**Source data:**
◇ ◇ ◇ ◇
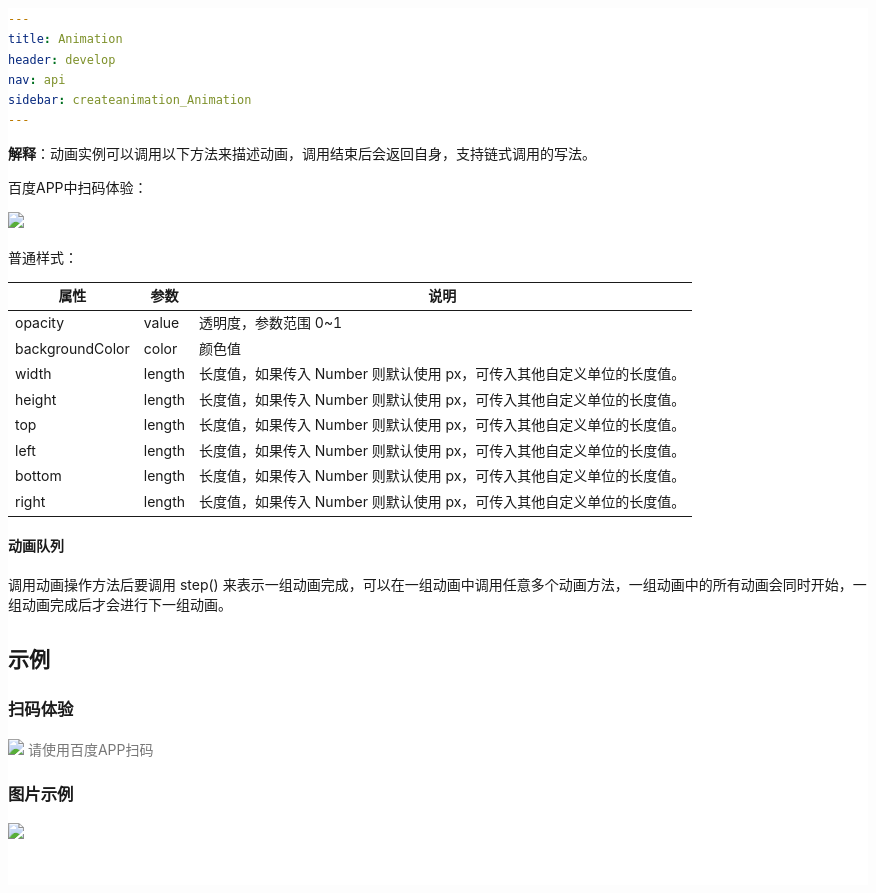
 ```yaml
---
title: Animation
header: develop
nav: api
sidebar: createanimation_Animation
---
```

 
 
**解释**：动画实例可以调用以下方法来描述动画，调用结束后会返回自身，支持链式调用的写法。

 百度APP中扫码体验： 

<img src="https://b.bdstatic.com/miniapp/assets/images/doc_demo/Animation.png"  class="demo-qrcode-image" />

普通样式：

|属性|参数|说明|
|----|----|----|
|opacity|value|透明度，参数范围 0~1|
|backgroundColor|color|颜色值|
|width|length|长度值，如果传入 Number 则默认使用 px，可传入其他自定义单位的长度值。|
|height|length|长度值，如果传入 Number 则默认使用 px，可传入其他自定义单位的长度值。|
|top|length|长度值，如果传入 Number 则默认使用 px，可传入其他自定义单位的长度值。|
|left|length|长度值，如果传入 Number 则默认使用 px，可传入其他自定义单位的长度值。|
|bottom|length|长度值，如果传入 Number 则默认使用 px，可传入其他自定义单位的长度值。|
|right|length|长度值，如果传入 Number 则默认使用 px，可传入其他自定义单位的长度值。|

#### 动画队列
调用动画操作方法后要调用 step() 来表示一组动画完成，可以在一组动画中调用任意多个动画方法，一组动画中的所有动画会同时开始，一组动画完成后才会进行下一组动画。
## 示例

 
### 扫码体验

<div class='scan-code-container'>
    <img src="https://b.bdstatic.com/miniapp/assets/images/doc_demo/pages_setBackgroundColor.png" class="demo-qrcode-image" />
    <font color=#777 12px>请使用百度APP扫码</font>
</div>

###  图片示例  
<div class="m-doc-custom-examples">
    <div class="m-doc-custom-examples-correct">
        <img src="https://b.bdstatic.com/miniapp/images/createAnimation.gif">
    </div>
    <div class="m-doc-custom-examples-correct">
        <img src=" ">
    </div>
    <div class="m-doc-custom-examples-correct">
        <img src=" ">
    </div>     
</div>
◇ ◇ ◇ ◇
**Work item:**
Write out nothing but the lines from the start of the data through the line with "百度APP中扫码体验：". Leave out the pictures.

**Exercise output:**
 ```yaml
---
title: Animation
header: develop
nav: api
sidebar: createanimation_Animation
---
```

 
 
**解释**：动画实例可以调用以下方法来描述动画，调用结束后会返回自身，支持链式调用的写法。

 百度APP中扫码体验： 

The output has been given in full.